■ **Work order**
Copy out the lines below word for word, beginning with the line that contains "right hip: (501, 220, -11)" and continuing through the line that contains "right shoulder: (631, 162, -13)".

━━━━

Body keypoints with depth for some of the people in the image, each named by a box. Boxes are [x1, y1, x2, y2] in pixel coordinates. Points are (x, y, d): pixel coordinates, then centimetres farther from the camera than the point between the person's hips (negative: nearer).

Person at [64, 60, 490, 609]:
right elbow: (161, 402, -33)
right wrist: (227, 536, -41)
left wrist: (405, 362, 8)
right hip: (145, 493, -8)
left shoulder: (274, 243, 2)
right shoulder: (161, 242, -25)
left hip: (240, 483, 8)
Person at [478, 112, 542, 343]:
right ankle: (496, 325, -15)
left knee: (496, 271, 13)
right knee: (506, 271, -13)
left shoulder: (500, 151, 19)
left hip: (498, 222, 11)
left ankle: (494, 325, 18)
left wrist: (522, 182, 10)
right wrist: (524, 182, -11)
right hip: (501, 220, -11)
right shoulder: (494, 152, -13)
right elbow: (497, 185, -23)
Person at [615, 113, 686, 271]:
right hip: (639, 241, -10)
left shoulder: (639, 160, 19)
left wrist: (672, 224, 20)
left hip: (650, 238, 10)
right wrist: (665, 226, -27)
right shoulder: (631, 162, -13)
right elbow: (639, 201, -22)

━━━━

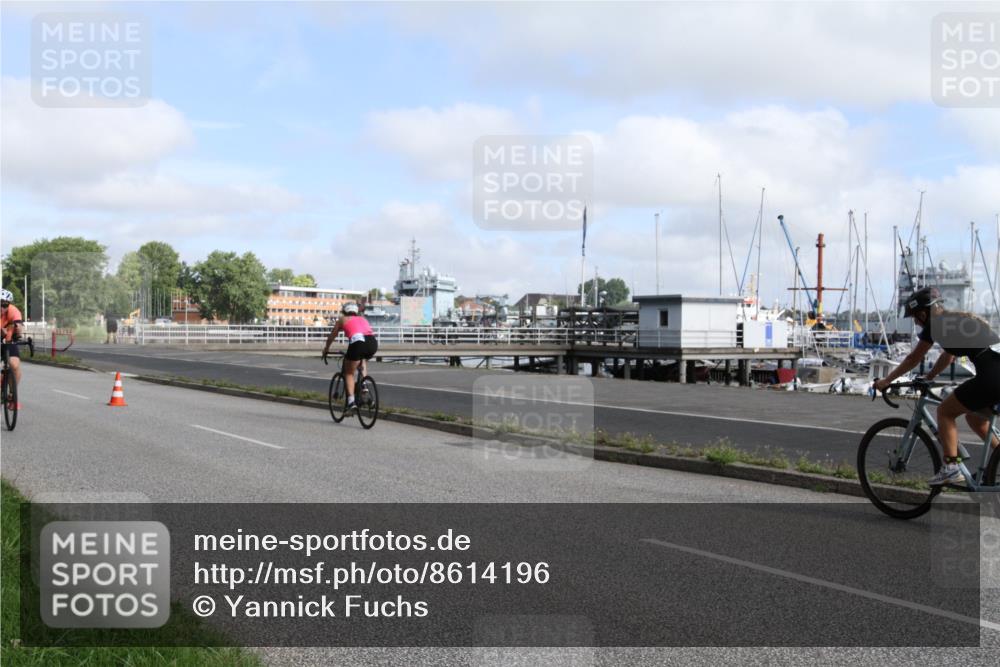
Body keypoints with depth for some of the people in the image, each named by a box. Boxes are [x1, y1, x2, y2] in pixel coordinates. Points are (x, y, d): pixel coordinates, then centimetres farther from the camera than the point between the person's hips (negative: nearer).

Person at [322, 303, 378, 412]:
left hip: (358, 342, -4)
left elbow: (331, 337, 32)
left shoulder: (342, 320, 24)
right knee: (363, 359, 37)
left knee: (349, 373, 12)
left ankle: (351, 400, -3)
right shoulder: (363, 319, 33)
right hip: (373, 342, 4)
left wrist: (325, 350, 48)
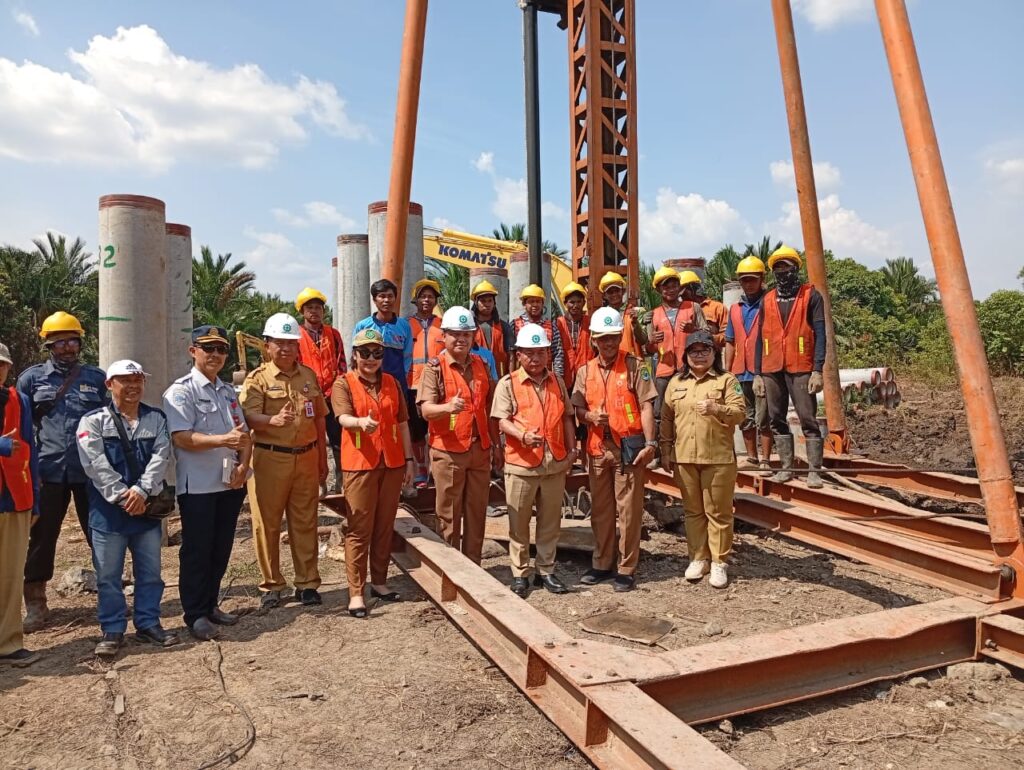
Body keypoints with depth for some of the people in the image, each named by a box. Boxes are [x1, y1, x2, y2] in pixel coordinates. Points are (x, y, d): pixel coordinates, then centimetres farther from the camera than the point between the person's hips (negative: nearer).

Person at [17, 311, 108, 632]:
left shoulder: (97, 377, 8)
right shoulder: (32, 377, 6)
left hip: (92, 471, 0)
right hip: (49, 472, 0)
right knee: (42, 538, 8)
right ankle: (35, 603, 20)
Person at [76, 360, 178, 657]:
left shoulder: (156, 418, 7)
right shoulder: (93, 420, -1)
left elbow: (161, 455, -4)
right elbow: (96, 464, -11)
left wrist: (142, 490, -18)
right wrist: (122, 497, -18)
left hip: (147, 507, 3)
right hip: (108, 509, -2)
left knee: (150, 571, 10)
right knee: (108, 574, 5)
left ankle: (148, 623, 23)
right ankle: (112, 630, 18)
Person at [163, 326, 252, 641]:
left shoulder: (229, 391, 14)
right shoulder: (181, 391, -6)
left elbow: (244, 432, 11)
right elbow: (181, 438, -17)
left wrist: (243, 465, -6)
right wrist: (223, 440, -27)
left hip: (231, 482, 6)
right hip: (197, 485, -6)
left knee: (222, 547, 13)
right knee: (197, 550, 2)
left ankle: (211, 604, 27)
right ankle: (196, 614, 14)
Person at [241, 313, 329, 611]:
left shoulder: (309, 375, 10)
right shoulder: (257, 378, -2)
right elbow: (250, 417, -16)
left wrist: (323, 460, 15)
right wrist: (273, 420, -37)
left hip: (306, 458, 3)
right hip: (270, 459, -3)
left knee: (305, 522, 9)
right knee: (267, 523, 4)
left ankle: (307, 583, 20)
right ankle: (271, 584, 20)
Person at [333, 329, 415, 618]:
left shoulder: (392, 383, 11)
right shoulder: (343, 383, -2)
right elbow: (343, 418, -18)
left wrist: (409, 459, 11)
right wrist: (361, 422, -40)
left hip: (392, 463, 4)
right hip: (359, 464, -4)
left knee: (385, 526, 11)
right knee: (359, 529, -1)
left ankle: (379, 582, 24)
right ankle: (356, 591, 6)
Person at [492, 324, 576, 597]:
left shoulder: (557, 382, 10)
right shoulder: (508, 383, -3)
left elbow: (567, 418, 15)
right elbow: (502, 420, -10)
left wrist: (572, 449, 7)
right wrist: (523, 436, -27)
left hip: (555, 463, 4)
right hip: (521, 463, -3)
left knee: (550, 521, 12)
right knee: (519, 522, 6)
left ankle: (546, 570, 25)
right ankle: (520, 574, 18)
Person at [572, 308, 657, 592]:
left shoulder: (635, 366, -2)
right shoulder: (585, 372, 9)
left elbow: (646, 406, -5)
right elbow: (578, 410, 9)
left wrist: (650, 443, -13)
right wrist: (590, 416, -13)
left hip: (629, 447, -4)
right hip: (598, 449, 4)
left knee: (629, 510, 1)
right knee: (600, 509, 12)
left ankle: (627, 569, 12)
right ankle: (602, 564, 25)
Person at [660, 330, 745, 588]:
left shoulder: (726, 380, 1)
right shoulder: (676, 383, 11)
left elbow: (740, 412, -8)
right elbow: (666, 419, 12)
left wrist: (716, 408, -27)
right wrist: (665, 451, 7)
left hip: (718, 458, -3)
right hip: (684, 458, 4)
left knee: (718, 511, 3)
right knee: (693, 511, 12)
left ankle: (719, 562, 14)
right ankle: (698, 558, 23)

━━━━

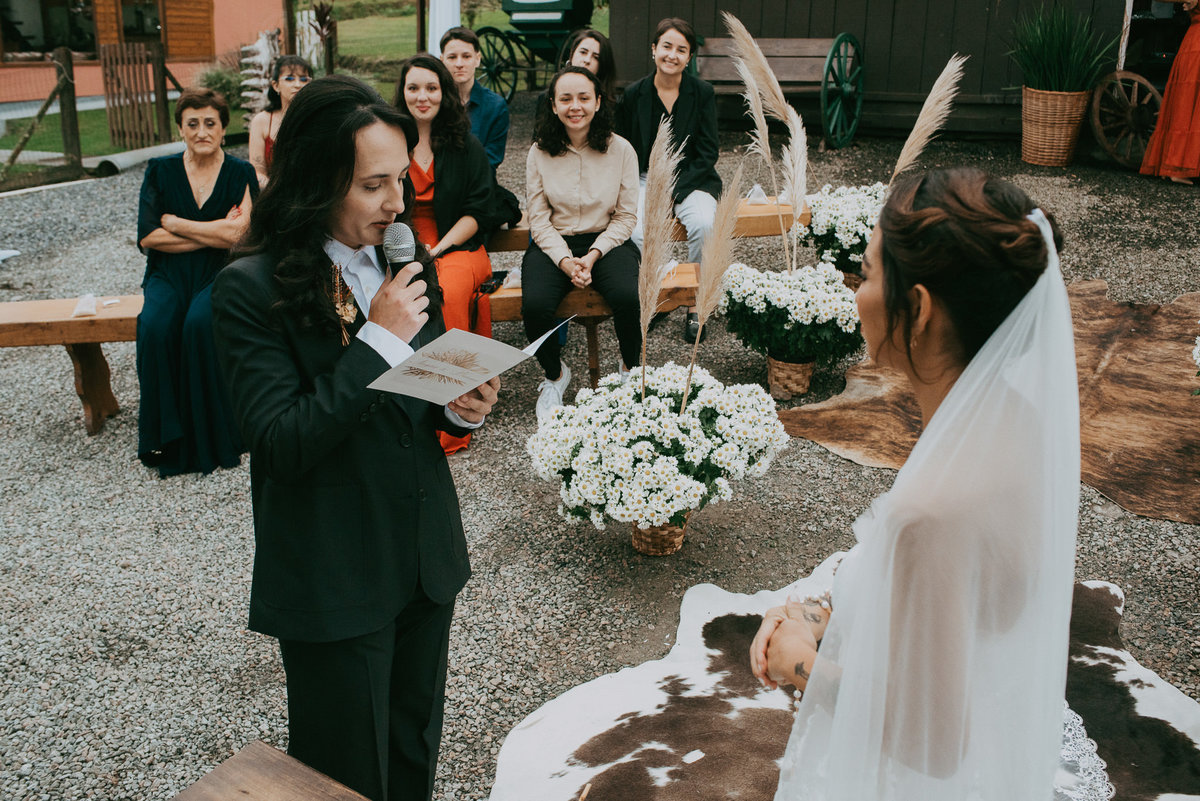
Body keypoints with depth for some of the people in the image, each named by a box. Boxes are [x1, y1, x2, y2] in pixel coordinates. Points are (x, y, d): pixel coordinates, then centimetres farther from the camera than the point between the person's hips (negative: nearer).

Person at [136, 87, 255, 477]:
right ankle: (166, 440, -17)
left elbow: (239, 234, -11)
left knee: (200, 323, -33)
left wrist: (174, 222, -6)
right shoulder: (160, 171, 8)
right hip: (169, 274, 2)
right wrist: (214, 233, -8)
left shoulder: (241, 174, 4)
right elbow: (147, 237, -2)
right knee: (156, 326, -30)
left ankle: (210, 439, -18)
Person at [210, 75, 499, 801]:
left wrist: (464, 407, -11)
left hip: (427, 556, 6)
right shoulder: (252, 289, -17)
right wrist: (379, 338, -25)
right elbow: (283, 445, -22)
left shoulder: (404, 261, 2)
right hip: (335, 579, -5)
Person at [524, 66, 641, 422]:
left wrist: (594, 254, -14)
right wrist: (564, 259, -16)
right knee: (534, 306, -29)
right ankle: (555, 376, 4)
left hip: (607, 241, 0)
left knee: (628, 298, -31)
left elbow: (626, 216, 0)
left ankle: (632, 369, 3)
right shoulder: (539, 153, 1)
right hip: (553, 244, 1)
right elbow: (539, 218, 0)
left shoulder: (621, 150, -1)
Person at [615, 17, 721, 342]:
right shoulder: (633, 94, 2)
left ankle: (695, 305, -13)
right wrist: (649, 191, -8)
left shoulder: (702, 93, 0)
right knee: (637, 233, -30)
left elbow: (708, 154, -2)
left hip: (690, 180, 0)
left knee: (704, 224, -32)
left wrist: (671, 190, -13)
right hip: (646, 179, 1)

━━━━

■ **Response**
right hip: (501, 220, -11)
right shoulder: (494, 152, -13)
right elbow: (497, 185, -23)
Person at [615, 113, 686, 271]:
right hip: (639, 241, -10)
left shoulder: (639, 160, 19)
left wrist: (672, 224, 20)
left hip: (650, 238, 10)
right wrist: (665, 226, -27)
right shoulder: (631, 162, -13)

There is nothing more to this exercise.